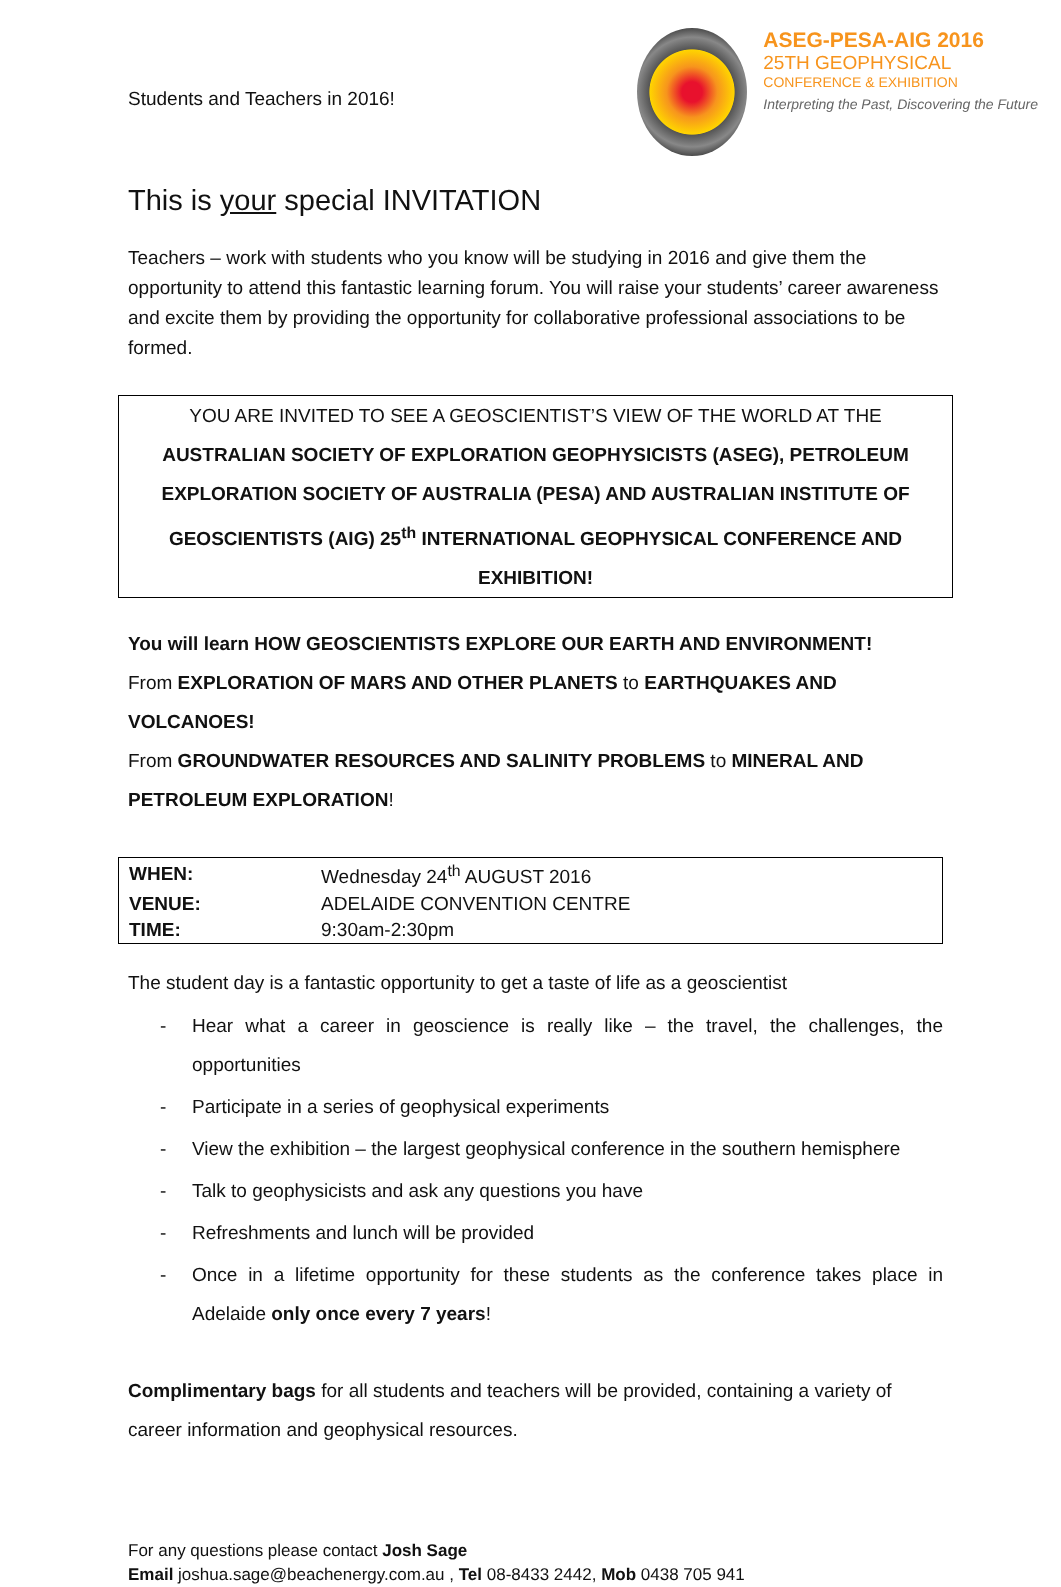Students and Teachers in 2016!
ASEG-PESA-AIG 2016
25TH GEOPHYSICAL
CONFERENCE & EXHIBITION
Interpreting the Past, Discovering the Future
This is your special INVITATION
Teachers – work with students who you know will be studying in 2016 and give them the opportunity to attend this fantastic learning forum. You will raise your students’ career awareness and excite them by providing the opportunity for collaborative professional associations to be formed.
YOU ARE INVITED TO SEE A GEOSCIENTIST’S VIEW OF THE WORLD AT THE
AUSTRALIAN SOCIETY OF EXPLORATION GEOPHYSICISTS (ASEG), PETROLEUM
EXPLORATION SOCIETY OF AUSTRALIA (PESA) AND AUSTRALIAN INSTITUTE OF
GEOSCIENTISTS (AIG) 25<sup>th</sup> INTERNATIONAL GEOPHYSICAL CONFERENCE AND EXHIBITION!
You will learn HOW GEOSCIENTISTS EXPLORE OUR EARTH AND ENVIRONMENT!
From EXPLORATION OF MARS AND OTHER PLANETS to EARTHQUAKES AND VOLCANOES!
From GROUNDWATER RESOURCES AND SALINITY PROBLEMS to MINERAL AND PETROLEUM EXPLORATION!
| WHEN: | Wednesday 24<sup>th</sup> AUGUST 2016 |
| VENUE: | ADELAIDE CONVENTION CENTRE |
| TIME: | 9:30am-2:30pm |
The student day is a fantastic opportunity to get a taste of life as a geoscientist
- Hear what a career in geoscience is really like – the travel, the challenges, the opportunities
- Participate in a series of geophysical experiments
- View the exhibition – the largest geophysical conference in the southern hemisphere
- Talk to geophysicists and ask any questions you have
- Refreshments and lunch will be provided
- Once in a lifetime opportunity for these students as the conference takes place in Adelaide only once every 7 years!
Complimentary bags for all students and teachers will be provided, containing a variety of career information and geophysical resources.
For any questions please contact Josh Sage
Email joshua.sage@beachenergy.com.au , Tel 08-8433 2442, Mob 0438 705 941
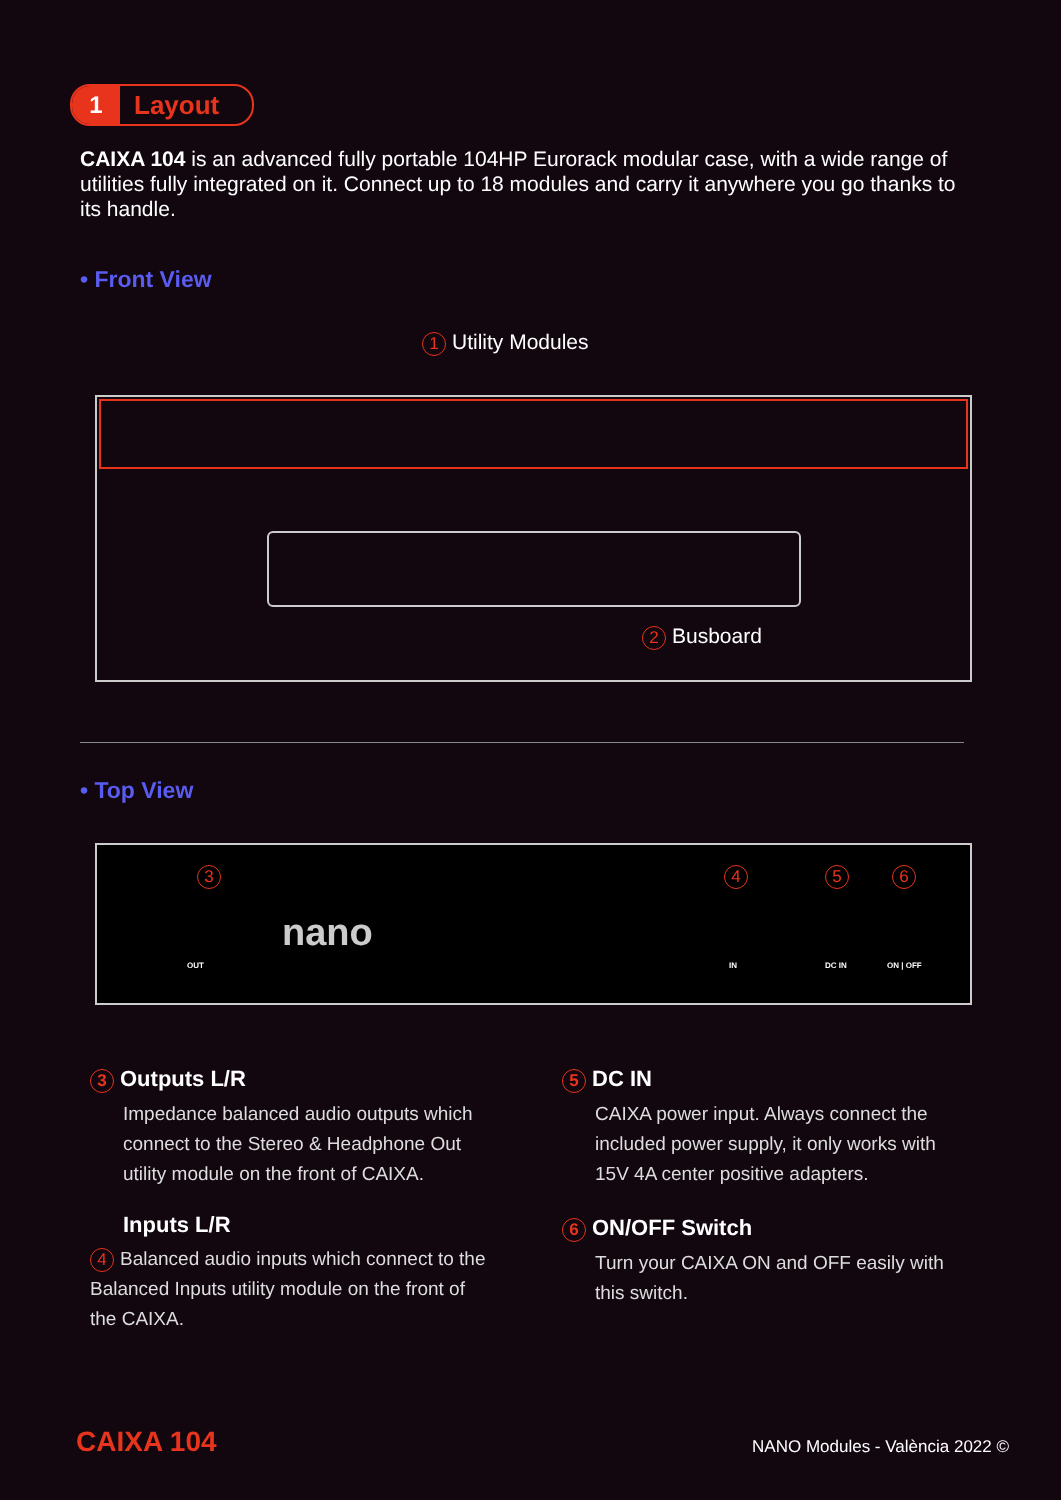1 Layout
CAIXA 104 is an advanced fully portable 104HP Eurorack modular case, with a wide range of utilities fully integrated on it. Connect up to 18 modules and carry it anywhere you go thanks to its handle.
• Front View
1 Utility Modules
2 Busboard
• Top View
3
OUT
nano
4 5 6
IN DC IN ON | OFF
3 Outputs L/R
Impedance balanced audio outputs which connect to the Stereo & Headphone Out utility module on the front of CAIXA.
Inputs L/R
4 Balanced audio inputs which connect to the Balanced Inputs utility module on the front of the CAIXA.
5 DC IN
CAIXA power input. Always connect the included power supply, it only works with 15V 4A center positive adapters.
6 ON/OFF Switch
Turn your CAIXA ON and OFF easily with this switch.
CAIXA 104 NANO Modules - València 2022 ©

ABOUT THIS TASK
Give only the count of lines in the listing that contain the string "questions".

SOLUTION FOR THIS TASK
2